Итак, мы планировали свою войну идей на незримом поле пропаганды, а война настоящая меж тем продолжалась. Как я уже говорил, обе стороны, до предела истощенные предыдущими боями, взяли паузу, чтобы восстановить силы. Каждый старался использовать это время выгоднейшим для себя образом. Немцы, конечно, находились в худшем положении. Их кадровая армия была разбита, большая часть техники потеряна, а важнейшие промышленные районы были либо вовсе оставлены, либо стали фронтовой зоной. Это последнее обстоятельство представляло для германской армии наибольшую проблему. Пытаясь хоть как-то восполнить потери, немцы прибегли к закупкам иностранного оружия, разместив крупные заказы в Швеции, Швейцарии и США, однако такая мера не принесла желаемого результата — работавшая по нормам мирного времени промышленность этих стран не могла быстро нарастить производство, и первые серьезные поставки поспели лишь к разгрому Германии. В то же время французы увеличили выпуск различной военной техники и снаряжения до небывалых объемов. У Франции, собственно говоря, не было военной промышленности как некоей отдельной отрасли — любое предприятие изначально было приспособлено к работе на армейские нужды. Да и само оружие было предельно простым и унифицированным, пусть даже ради этого приходилось жертвовать боевыми качествами и долговечностью. Тут французы опирались на свой положительный опыт Великой войны, когда дрянные, но дешевые пулеметы Шоша-Сюттера в огромных количествах выпускались на велосипедной фабрике. Теперь такой велосипедной фабрикой стала вся страна, и результаты не замедлили сказаться: в то время как немцы не могли в достаточном количестве изыскать для армии даже винтовок, жаннеристы всерьез задумывались о превращении всех своих дивизий в бронепехотные. Для этого в пехотную дивизию вводилось два танковых батальона, два эскадрона пушечных броневиков, полк бронепехоты на блиндированных рузовиках и четыре батареи самодвижущихся орудий. Прочая пехота и артиллерия дивизии оставалась с обычными автомобилями, хотя некоторые особо разошедшиеся генералы требовали, чтобы весь армейский транспорт был блиндированным. В этом, однако, им было отказано, да и число бронепехотных дивизий пришлось урезать — сказалась нехватка подгототовленных танкистов и дефицит горючего, которое в огромных количествах требовалось воздушным силам.

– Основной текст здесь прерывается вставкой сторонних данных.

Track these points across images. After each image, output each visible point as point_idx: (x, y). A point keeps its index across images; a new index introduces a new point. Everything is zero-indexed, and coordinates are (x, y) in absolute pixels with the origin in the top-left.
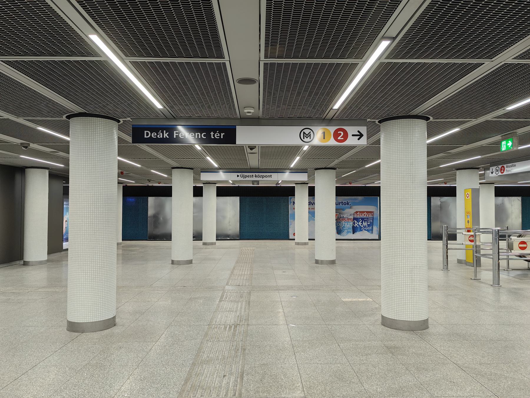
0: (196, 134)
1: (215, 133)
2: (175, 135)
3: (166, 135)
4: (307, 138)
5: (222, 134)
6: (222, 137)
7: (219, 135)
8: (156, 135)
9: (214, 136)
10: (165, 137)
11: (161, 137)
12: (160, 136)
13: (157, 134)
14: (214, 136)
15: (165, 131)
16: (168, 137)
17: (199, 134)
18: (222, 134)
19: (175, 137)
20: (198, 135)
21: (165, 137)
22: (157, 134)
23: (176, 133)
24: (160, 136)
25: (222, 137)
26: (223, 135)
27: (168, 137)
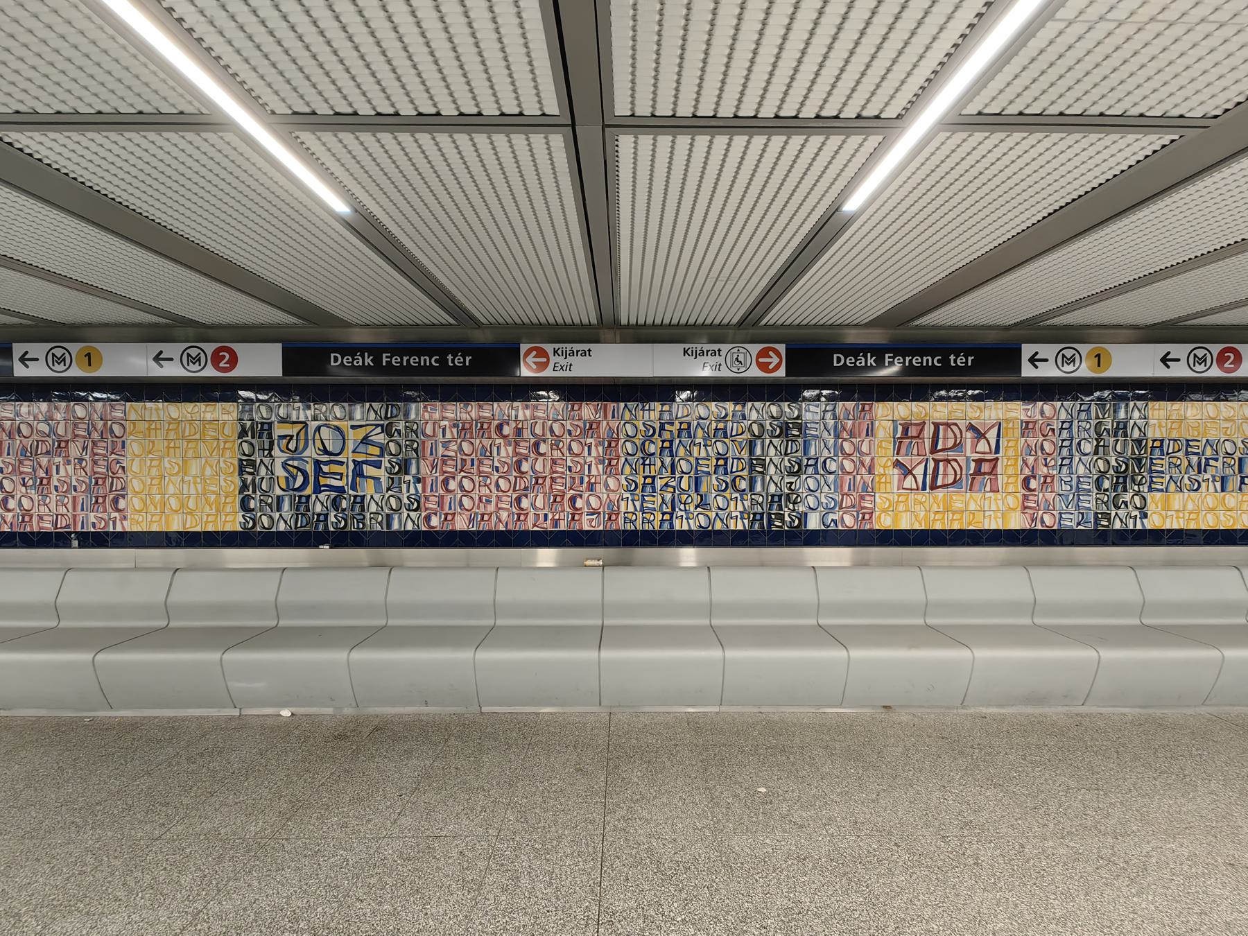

Приведя свои силы в порядок, союзники выставили перед спешно сооружаемой немцами оборонительной линией армию в сто четыре дивизии. Вновь, как и во времена Великой войны, на европейскую сцену вышли огромные массы отмобилизованных войск. В остальном, правда, положение дел разительно отличалось от ситуации тридцатилетней давности: насколько современные войска превосходили тогдашние в мобильности и вооружении, настолько же уступали им в качестве людского состава. Кадровая французская армия, созданная путем невероятных усилий и ухищрений, понесла тяжелые потери во время освобождения страны, а новые дивизии зачастую комплектовались солдатами из вчерашних школьников и офицерами из вчерашних сержантов. Что же до англичан, то они по своей традиции вовсе не имели сильной сухопутной армии и столкнулись теперь с ещё большими проблемами, чем французы. У немцев ситуация была обратная: имевшихся в достатке резервистов оказалось нечем вооружить. Большое количество оружия времен Великой войны было за несколько лет до того продано с армейских хранилищ в Южную Америку и Китай, и теперь кайзеровские генералы как величайшую драгоценность распределяли орудия и пулеметы между своими дивизиями. В противоборстве с танками германские войска были вовсе беспомощны: полевая артиллерия не пробивала броню французских CU.25, а специальных 55-миллиметровых пушек на всю армию нашлось едва двести штук. Свои уцелевшие танки вместе с первыми тремя десятками шведских машин немцы свели в две новые бронедивизии, бережно хранимые в резерве для ликвидации прорывов фронта. Этого, однако, было совершенно недостаточно: союзники собирались пробивать германскую оборону сразу пятью французскими и одним британским ударными корпусами.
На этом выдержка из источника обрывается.